Qu’imaginons-nous dans un vieux bar ? Des ragots, des habitué.e.s et quelques disputes. Ces éléments forment la trame de Sing sing bar, mais sur fond de drame familial. Derrière le comptoir, il y a Solange, la serveuse (Mali Van Valenberg). Devant le comptoir, en train de boire un cocktail, il y a sa mère (Jacqueline Ricciardi), qui lui raconte qu’elle a renversé de l’engrais sur le visage de sa voisine : celle-ci a eu le malheur de passer la tondeuse sur un morceau de sa pelouse. Il y a aussi un homme (Olivier Werner), assis à l’unique table du bistrot, très proche du public, le regardant sans interruption. De temps à autre, il prend la parole, mais les autres personnages ne l’entendent pas : il s’adresse directement aux spectateur.trice.s. Il joue en réalité deux rôles. D’une part, celui de l’habitué silencieux du bar – au même niveau diégétique que les deux autres personnages – et d’autre part, celui du conteur, du narrateur, qui brise le quatrième mur en narrant une histoire au public, sans que la mère et la fille ne l’entendent. Cette histoire, dont on ne dévoilera rien, il la raconte à la manière d’un séducteur ténébreux – on a parfois l’impression d’entendre Alain Delon dans Paroles, Paroles.

Le public, dans sa fonction d’interlocuteur, est en quelque sorte le cinquième protagoniste de cette création.
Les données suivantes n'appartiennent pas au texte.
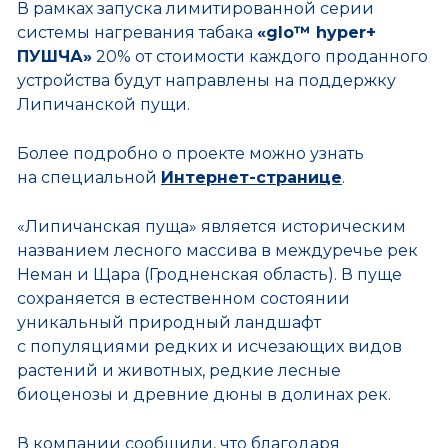
В рамках запуска лимитированной серии
системы нагревания табака
«glo™ hyper+
ПУШЧА»
20% от стоимости каждого проданного
устройства будут направлены на поддержку
Липичанской пущи.
Более подробно о проекте можно узнать
на специальной
Интернет-странице
.
«Липичанская пуща» является историческим
названием лесного массива в междуречье рек
Неман и Щара (Гродненская область). В пуще
сохраняется в естественном состоянии
уникальный природный ландшафт
с популяциями редких и исчезающих видов
растений и животных, редкие лесные
биоценозы и древние дюны в долинах рек.
В компании сообщили, что благодаря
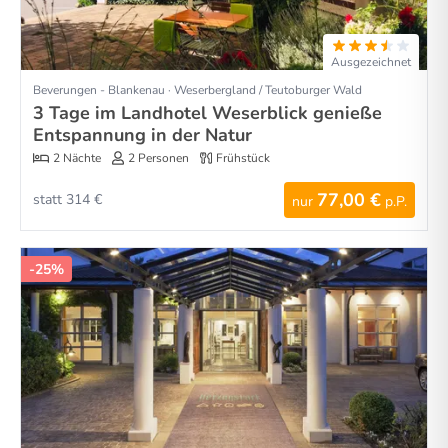
Ausgezeichnet
Beverungen - Blankenau · Weserbergland / Teutoburger Wald
3 Tage im Landhotel Weserblick genieße
Entspannung in der Natur
2 Nächte
2 Personen
Frühstück
77,00 €
statt 314 €
nur
p.P.
-25%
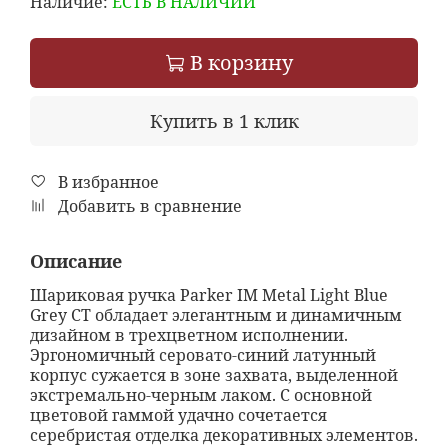
Наличие:
ЕСТЬ В НАЛИЧИИ
В корзину
Купить в 1 клик
В избранное
Добавить в сравнение
Описание
Шариковая ручка Parker IM Metal Light Blue
Grey CT обладает элегантным и динамичным
дизайном в трехцветном исполнении.
Эргономичный серовато-синий латунный
корпус сужается в зоне захвата, выделенной
экстремально-черным лаком. С основной
цветовой гаммой удачно сочетается
серебристая отделка декоративных элементов.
Par ailleurs, à l’étage, hors-scène, dort la sœur anorexique de Solange. Les spectateurs et les spectatrices comprennent vite qu’ils auront davantage affaire aux tristes calamités qui frappent une famille qu’à un simple feuilleton de bistrot. La réussite du spectacle repose principalement sur la narration et les relations de chaque personnage avec le public, la manière de prendre en compte celui-ci. Comme expliqué, le quatrième mur est brisé par le conteur assis face à lui et le public est l’unique destinataire de ce discours (la mère et la fille ne l’entendent pas). La mère, elle, se tourne régulièrement vers les spectateur.trice.s lorsqu’elle parle ou vocifère, mais la destinataire est toujours sa fille, le personnage n’étant pas conscient d’être sur scène ; Solange, peu bavarde, est généralement penchée sur son journal, ne levant guère les yeux sur le public. Quand elle s’exprime, c’est en général pour s’agacer contre sa mère. Ce contraste entre la mère et la fille quant au temps de parole traduit parfaitement la tension et les conflits de cette relation familiale.
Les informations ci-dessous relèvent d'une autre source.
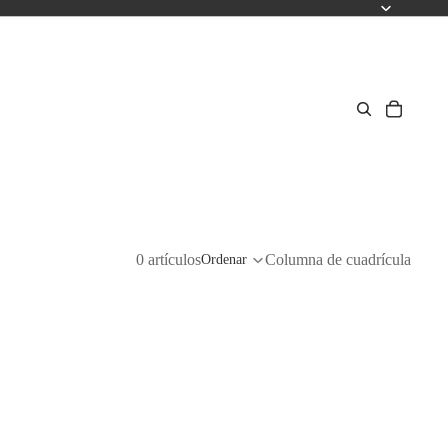
0 artículos
Columna de cuadrícula
Ordenar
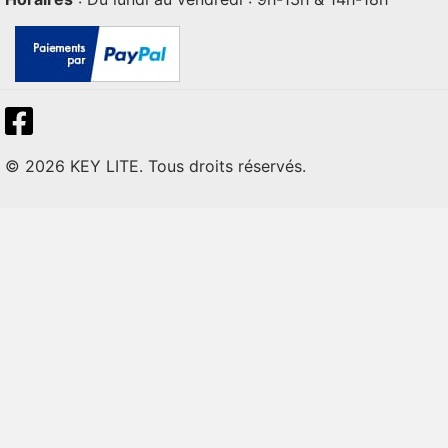
© 2026 KEY LITE. Tous droits réservés.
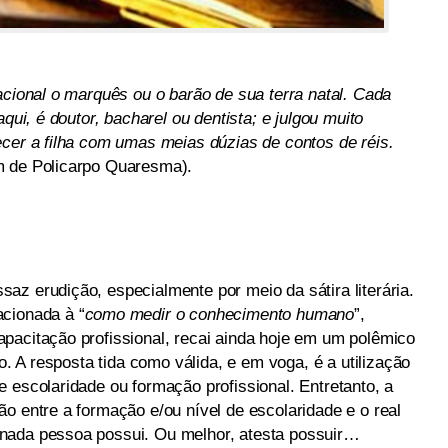
acional o marquês ou o barão de sua terra natal. Cada
qui, é doutor, bacharel ou dentista; e julgou muito
ecer a filha com umas meias dúzias de contos de réis.
m de Policarpo Quaresma).
az erudição, especialmente por meio da sátira literária.
cionada à “
como medir o conhecimento humano
”,
pacitação profissional, recai ainda hoje em um polêmico
to. A resposta tida como válida, e em voga, é a utilização
 escolaridade ou formação profissional. Entretanto, a
o entre a formação e/ou nível de escolaridade e o real
nada pessoa possui. Ou melhor, atesta possuir…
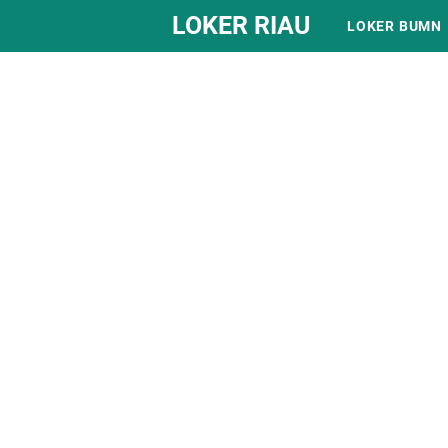
LOKER RIAU
LOKER BUMN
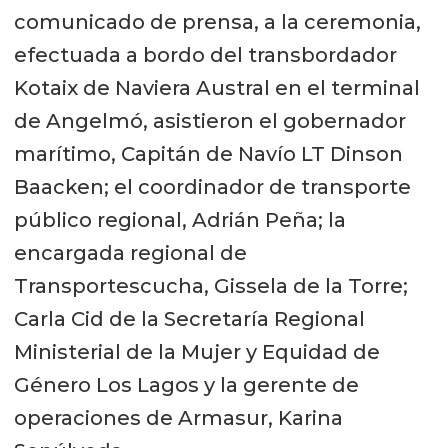
comunicado de prensa, a la ceremonia,
efectuada a bordo del transbordador
Kotaix de Naviera Austral en el terminal
de Angelmó, asistieron el gobernador
marítimo, Capitán de Navío LT Dinson
Baacken; el coordinador de transporte
público regional, Adrián Peña; la
encargada regional de
Transportescucha, Gissela de la Torre;
Carla Cid de la Secretaría Regional
Ministerial de la Mujer y Equidad de
Género Los Lagos y la gerente de
operaciones de Armasur, Karina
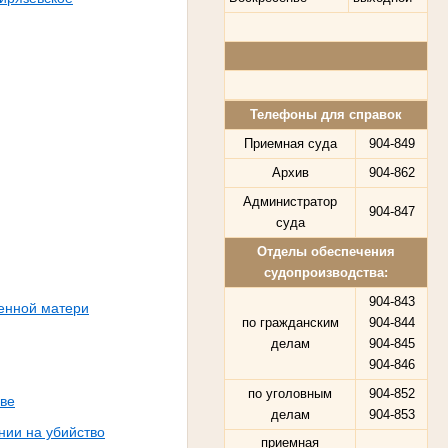
Телефоны для справок
Приемная суда
904-849
Архив
904-862
Администратор
904-847
суда
Отделы обеспечения
судопроизводства:
904-843
венной матери
по гражданским
904-844
делам
904-845
904-846
по уголовным
904-852
ыве
делам
904-853
нии на убийство
приемная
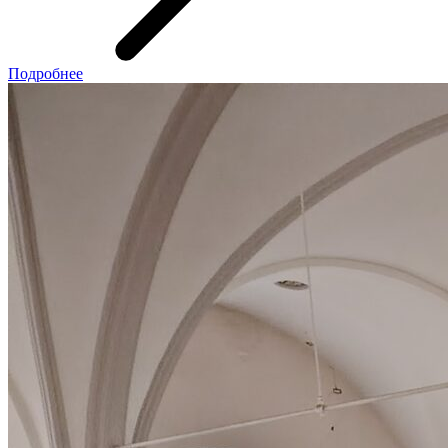
Подробнее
Le jeu triangulaire est par ailleurs accentué par les interférences entre les deux niveaux diégétiques : quand l’homme termine une partie de son récit, les deux autres personnages y répondent sans le savoir, ou emploient les mêmes mots ou expressions subtilement détournés, occasionnant des situations comiques.
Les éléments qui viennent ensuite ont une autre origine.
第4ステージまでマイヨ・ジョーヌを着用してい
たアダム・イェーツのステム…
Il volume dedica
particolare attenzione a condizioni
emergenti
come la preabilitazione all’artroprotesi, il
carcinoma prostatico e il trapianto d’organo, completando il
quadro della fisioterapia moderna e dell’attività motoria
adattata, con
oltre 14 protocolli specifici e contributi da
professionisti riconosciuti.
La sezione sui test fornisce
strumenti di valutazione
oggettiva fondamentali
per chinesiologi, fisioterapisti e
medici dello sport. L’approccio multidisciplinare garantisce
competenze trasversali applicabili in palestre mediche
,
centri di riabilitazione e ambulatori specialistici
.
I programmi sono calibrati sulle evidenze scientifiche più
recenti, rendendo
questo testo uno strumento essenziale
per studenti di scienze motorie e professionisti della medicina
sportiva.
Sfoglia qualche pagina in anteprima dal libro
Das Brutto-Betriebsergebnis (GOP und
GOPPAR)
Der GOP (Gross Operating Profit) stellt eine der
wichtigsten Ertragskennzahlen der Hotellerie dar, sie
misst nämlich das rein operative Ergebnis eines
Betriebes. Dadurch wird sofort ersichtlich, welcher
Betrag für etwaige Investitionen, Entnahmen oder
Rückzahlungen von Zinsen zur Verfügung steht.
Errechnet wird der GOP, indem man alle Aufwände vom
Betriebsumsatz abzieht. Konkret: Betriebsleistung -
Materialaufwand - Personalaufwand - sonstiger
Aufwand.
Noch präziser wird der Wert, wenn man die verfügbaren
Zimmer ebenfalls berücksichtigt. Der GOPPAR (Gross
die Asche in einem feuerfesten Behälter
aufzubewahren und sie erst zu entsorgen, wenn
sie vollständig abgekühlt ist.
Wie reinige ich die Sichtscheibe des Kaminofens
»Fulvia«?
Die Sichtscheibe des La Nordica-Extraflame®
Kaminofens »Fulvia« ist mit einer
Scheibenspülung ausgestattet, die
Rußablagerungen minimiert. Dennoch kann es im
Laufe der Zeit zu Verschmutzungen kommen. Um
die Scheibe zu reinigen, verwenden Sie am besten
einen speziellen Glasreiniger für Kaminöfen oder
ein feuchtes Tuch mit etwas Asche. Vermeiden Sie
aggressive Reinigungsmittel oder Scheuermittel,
Après la construction habile de ce huis clos et de cette narration complexe, la belle dynamique s’interrompt pourtant aux deux tiers du spectacle, sans que l’on parvienne à comprendre pourquoi : une ellipse, et l’homme disparaît de la scène. Il n’y reviendra pas. Ne restent que la mère et la fille, qui continuent de se quereller, dans une répétition affadie de la première partie, dénuée de l’intérêt dramaturgique lié au personnage masculin. Le peu d’informations données sur l’homme (bizarrement, on en apprend plus sur lui en lisant le descriptif du spectacle que lors du spectacle lui-même) rend sa disparition soudaine paradoxalement arbitraire et donne une impression d’essoufflement de l’intrigue. On aurait voulu en savoir un peu plus. Il n’empêche : Sing sing bar, grâce à une première partie judicieusement construite, vaut le détour.